Adding analytics@ a public e-mail list where you can post questions such
as this one.
that doesn’t tell us how often entities are accessed
through
Special:EntityData or wbgetclaims
Does this data already exist, even in the form of raw
access logs?
Is this data always requested via http from an api endpoint that will
hit a
varnish cache? (Daniel can probably answer this)
From what I see on our data we have requests like the
following:
www.wikidata.org /w/api.php ?action=wbgetclaims&format=json&entity=Q633155
www.wikidata.org /w/api.php
?callback=jQuery11130020702992017004984_1465195743367&format=json&action=wbgetclaims&property=P373&entity=Q5296&_=1465195743368
www.wikidata.org /w/api.php ?action=wbgetclaims&format=json&entity=Q573612
www.wikidata.org /w/api.php ?action=wbgetclaims&format=json&entity=Q472729
www.wikidata.org /w/api.php ?action=wbgetclaims&format=json&entity=Q349797
www.wikidata.org /w/api.php
?action=compare&torev=344163911&fromrev=344163907&format=json
www.wikidata.org /w/api.php ?action=wbgetentities&format=xml&ids=Q2356135
www.wikidata.org /w/api.php ?action=wbgetentities&format=xml&ids=Q2355988
www.wikidata.org /w/api.php
?action=compare&torev=344164023&fromrev=344163948&format=json
If the data you are interested in can be inferred from these requests there
is no additional data gathering needed.
If not, what effort would be required to gather this
data? For the
purposes of my proposal to the U.S. Census Bureau I am estimating
around
six weeks of effort for this for one person working
full-time. If it will
take more time I will need to know.
I think I have mentioned this before on an e-mail thread but without
knowing the details of what you want to do we cannot give you a time
estimate. What are the exact metrics you are interested on? Is the
project described anywhere in meta?
Thanks,
Nuria
On Thu, Jun 30, 2016 at 11:45 AM, James Hare <james(a)hxstrategy.com> wrote:
Copying Lydia Pintscher and Daniel Kinzler (with whom
I’ve discussed this
very topic).
I am interested in metrics that describe how Wikidata is used. While we do
have views on individual pages, that doesn’t tell us how often entities are
accessed through Special:EntityData or wbgetclaims. Nor does it tell us how
often statements/RDF triples show up in the Wikidata Query Service. Does
this data already exist, even in the form of raw access logs? If not, what
effort would be required to gather this data? For the purposes of my
proposal to the U.S. Census Bureau I am estimating around six weeks of
effort for this for one person working full-time. If it will take more time
I will need to know.
Thank you,
James Hare
On Thursday, June 2, 2016 at 2:18 PM, Nuria Ruiz wrote:
James:
My current operating assumption is that it would
take one person,
working on a full time basis, around six weeks to go from raw
access logs
to a functioning API that would provide
information on how many times a
Wikidata entity was accessed through the various
APIs and the >query
service. Do you believe this to be an accurate level of effort estimation
based on your experience with past projects of this nature?

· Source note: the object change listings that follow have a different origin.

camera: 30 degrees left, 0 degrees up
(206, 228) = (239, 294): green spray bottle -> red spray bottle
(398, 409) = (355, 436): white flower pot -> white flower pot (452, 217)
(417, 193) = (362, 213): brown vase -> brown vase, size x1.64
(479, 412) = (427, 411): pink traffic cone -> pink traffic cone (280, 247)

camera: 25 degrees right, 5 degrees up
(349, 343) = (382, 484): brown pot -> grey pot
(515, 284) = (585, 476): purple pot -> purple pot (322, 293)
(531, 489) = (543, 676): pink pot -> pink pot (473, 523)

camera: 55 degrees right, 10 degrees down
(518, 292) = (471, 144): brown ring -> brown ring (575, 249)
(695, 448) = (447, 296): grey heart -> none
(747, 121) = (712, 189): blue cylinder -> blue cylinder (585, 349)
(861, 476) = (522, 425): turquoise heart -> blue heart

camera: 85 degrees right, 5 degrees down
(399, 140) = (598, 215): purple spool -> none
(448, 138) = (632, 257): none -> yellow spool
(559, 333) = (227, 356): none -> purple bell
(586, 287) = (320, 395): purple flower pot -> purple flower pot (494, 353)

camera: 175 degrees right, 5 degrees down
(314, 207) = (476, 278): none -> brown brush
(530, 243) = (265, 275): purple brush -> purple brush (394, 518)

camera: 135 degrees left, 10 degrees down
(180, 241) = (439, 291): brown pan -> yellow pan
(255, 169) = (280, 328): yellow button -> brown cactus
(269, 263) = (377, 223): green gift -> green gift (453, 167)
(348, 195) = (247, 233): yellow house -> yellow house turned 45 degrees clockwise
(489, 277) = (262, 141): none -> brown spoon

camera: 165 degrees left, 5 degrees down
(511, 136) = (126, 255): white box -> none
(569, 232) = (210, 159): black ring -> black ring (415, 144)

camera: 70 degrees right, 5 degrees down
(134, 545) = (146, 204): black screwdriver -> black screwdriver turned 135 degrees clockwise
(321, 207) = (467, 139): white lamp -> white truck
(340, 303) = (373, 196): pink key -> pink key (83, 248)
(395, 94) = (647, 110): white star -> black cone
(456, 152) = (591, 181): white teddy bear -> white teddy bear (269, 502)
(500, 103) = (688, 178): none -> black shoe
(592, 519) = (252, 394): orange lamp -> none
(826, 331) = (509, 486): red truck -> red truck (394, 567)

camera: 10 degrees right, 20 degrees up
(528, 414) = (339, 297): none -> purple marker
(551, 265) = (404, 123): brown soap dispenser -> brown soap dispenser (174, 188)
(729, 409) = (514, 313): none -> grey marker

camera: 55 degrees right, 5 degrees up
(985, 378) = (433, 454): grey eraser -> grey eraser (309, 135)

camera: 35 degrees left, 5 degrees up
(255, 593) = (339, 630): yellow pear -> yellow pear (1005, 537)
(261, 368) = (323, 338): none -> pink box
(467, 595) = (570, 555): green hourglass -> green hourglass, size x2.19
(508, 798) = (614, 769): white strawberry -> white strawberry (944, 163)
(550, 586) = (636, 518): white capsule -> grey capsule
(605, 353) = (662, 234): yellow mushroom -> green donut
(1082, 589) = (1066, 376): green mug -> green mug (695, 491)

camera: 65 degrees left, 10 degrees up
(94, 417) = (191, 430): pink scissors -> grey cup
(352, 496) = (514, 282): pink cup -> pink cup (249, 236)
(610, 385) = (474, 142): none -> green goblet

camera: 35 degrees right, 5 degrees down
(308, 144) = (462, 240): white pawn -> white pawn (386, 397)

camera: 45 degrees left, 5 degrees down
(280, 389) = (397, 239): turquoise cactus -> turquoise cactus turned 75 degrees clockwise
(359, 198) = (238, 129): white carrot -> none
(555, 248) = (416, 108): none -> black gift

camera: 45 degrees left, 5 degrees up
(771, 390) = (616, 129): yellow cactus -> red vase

You are starting from the assumption that we do have the data you are
interested in in the logs which I am not sure it is the case, have you done
you checks on this regard with wikidata developers?
Analytics 'automagically' collects data from logs about *page* requests,
any other requests collections (and it seems that yours fit on this
scenario) need to be instrumented. I would send an e-mail to analytics@
public list and wikidata folks to ask about how to harvest the data you are
interested in, it doesn't sound like it is being collected at this time so
your project scope might be quite a bit bigger than you think.
Thanks,
Nuria
On Thu, Jun 2, 2016 at 5:06 AM, James Hare <james(a)hxstrategy.com> wrote:
Hello Nuria,
I am currently developing a proposal for the U.S. Census Bureau to
integrate their datasets with Wikidata. As part of this, I am interested in
getting Wikidata usage metrics beyond the page view data currently
available. My concern is that the page views API gives you information only
on how many times a *page* is accessed – but Wikidata is not really used
in this way. More often is it the case that Wikidata’s information is
accessed through the API endpoints (wbgetclaims etc.), through
Special:EntityData, and the Wikidata Query Service. If we have information
on usage through those mechanisms, that would give me much better
information on Wikidata’s usage.
To the extent these metrics are important to my prospective client, I am
willing to provide in-kind support to the analytics team to make this
information available, including expenses associated with the NDA process
(I understand that such a person may need to deal with raw access logs that
include PII.) My current operating assumption is that it would take one
person, working on a full time basis, around six weeks to go from raw
access logs to a functioning API that would provide information on how many
times a Wikidata entity was accessed through the various APIs and the query
service. Do you believe this to be an accurate level of effort estimation
based on your experience with past projects of this nature?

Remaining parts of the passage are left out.